Silly move, identifying the driver but all is not lost. There is no contract with the driver because the signs are prohibitory. There is nothing on offer.

Even though the keeper admitted to being the driver (duh!), the claim, when it comes, will still have no foundation because there is no contract here to breach. The airport signs say “No stopping” and then threaten £100 if you stop. That is a prohibition, not an offer.
Contract law needs an offer that a person can accept and receive some benefit in return. Here nothing is offered at all; the message is “don’t do it”. Doing the forbidden thing cannot turn a prohibition into a paid-for contract. At most it would be a technical trespass, which only the landowner could pursue for actual loss, usually nothing.
There is also no real chance to agree to anything. These signs sit on a live airport approach and a roundabout. A driver must watch the road, not pull over to read complex wording. Without a fair opportunity to read and choose, there is no agreement by conduct.
A stall is not a choice; it is an unavoidable safety stop. Contract liability depends on a voluntary act. Road safety rules require the driver to remain where the car dies until it is safe to move. An involuntary stop cannot sensibly be treated as the driver choosing to buy a £100 “service”.
This is nothing like the Supreme Court’s
Beavis case. In
Beavis the motorist got something in return (free parking time) and the charge protected turnover. Here there is no permission to stop at all and no facility provided. The £100 is a deterrent, not a price for a service.
The NtK also undermines their position. They call this a “period of parking” but accuse “stopping where stopping is prohibited”. Stopping briefly on a roundabout is not parking. On top of that, the notice waves around keeper liability where the site is airport land under byelaws. While keeper liability no longer matters once the driver is known, the misuse of PoFA shows the template nature of the claim and weakens credibility.
In any claim, they would have to prove a valid contract, prove clear, prominent signage that offered terms, prove the driver had a fair chance to agree before the event, and explain why an involuntary safety stop amounts to a deliberate acceptance of a charge. They would also have to show they have authority from the landowner to sue for a contractual sum rather than for trespass.
Experience is that these “no stopping at airports” claims usually unravel on those points.
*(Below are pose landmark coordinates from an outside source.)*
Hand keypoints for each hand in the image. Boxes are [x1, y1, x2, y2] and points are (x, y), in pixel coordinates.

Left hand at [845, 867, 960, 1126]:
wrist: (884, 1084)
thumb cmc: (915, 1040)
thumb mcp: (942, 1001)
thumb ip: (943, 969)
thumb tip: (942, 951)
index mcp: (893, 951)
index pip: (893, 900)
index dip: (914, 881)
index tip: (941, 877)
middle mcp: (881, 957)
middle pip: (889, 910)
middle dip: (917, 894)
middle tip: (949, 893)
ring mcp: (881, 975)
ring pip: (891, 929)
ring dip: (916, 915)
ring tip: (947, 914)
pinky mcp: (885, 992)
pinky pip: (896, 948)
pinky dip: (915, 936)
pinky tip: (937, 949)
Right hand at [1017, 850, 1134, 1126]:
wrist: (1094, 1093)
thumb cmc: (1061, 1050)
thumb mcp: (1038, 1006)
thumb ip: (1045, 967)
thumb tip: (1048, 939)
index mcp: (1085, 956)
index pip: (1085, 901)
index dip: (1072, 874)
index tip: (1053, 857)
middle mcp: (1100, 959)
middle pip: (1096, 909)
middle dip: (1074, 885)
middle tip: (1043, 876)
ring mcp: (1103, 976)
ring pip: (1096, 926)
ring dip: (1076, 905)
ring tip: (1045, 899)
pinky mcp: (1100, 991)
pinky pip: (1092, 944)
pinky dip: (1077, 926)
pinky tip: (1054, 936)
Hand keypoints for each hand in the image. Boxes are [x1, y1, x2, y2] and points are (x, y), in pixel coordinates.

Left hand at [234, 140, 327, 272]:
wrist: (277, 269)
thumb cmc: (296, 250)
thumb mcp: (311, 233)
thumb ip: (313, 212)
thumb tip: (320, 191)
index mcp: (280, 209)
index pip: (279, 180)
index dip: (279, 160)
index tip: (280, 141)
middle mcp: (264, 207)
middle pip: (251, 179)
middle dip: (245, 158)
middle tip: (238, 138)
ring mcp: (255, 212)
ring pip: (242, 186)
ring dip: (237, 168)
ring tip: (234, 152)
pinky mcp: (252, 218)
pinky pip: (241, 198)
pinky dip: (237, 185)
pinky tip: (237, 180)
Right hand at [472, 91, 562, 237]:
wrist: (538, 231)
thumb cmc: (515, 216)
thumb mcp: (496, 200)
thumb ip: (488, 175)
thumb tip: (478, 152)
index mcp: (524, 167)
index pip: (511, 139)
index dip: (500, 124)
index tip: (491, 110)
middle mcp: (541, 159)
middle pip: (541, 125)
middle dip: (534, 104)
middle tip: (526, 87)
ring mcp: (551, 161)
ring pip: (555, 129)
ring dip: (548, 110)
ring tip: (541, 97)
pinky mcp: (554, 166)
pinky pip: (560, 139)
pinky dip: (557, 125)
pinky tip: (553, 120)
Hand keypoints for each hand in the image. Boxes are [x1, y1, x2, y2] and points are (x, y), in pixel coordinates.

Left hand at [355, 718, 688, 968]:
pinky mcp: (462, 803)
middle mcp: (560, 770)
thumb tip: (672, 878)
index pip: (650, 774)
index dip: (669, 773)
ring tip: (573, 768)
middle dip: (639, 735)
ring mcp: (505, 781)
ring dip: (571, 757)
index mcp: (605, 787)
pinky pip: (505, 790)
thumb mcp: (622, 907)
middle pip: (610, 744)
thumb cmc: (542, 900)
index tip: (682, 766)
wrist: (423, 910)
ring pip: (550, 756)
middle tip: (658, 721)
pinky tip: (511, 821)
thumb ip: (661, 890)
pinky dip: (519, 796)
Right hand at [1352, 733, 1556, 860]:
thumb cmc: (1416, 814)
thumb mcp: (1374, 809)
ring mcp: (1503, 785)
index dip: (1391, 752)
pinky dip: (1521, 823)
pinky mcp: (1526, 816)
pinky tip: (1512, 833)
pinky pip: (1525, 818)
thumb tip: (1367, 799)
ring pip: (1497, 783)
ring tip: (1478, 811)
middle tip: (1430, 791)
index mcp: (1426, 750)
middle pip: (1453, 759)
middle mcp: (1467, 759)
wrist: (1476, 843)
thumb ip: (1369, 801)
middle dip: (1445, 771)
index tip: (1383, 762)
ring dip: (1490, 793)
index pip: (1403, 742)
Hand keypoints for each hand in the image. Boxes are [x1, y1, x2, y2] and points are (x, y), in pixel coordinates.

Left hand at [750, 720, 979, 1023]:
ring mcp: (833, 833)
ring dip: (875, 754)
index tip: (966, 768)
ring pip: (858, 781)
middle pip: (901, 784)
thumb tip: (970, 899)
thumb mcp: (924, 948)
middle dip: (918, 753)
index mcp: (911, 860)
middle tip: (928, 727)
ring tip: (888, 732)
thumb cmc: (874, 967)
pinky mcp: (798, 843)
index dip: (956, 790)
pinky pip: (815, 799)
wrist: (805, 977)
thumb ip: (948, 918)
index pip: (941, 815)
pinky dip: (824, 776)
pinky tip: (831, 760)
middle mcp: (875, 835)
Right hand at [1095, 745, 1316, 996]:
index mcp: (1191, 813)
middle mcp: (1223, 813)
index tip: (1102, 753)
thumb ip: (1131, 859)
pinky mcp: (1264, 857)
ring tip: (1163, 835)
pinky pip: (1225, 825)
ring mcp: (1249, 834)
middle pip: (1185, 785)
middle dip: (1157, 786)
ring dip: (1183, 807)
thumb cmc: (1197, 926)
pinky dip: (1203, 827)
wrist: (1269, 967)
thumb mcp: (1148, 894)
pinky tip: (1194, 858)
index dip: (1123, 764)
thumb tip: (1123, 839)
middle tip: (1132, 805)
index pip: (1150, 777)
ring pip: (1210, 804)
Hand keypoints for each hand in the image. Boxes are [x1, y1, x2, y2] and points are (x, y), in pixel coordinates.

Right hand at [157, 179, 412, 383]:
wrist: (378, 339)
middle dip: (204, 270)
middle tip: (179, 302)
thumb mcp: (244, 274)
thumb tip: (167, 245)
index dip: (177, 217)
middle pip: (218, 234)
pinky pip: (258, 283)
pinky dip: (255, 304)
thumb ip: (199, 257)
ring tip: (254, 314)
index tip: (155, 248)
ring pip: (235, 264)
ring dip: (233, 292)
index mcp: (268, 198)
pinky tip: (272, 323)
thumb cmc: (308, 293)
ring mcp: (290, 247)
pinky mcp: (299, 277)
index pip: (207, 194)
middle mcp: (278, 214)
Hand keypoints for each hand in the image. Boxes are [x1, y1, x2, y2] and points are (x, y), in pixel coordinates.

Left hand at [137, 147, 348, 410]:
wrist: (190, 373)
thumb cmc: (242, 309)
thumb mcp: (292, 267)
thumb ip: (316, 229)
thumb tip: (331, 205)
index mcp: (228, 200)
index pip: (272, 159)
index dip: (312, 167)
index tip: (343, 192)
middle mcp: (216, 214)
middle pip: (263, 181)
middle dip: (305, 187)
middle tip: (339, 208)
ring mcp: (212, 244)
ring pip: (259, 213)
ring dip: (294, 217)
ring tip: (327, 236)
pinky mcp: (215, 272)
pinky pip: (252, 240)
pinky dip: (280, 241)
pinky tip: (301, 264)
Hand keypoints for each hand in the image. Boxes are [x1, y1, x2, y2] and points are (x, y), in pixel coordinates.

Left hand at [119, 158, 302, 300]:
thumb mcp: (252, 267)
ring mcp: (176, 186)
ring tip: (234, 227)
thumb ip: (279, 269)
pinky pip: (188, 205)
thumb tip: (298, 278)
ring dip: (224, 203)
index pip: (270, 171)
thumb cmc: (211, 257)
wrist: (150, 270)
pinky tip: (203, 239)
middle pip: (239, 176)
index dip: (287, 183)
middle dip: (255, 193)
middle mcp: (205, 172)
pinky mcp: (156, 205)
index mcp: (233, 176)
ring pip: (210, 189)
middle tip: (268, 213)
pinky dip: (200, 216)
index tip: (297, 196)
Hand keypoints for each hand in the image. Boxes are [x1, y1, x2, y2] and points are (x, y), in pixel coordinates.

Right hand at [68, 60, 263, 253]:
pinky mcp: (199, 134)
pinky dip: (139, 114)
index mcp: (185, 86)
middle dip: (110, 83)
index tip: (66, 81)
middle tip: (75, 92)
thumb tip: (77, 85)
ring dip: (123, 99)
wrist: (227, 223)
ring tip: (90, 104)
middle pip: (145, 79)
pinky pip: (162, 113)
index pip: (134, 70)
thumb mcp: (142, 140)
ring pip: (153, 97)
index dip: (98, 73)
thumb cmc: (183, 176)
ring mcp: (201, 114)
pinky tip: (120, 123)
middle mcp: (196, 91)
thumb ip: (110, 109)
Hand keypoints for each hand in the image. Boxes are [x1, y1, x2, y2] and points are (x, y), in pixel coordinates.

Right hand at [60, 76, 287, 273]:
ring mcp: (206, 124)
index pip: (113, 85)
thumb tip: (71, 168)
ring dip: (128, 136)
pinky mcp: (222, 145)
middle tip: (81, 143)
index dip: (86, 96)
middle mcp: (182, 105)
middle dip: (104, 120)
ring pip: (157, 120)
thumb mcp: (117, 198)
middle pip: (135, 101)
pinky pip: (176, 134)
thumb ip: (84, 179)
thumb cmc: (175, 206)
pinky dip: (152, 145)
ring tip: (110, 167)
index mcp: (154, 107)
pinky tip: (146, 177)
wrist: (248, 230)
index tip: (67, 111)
Even if a judge disagreed on liability, the common £70 add-on is not recoverable in small claims, which further cuts down any exposure.
Plainly put: this is a vexatious private firm of ex-clampers trying to levy a penalty where contract law does not fit. A judge is likely to see it as a speculative invoice based on a prohibition, not a bargain. Hence, there is still a solid leg to stand on despite the driver admission.
Come back when you receive a response to your response to the LoC.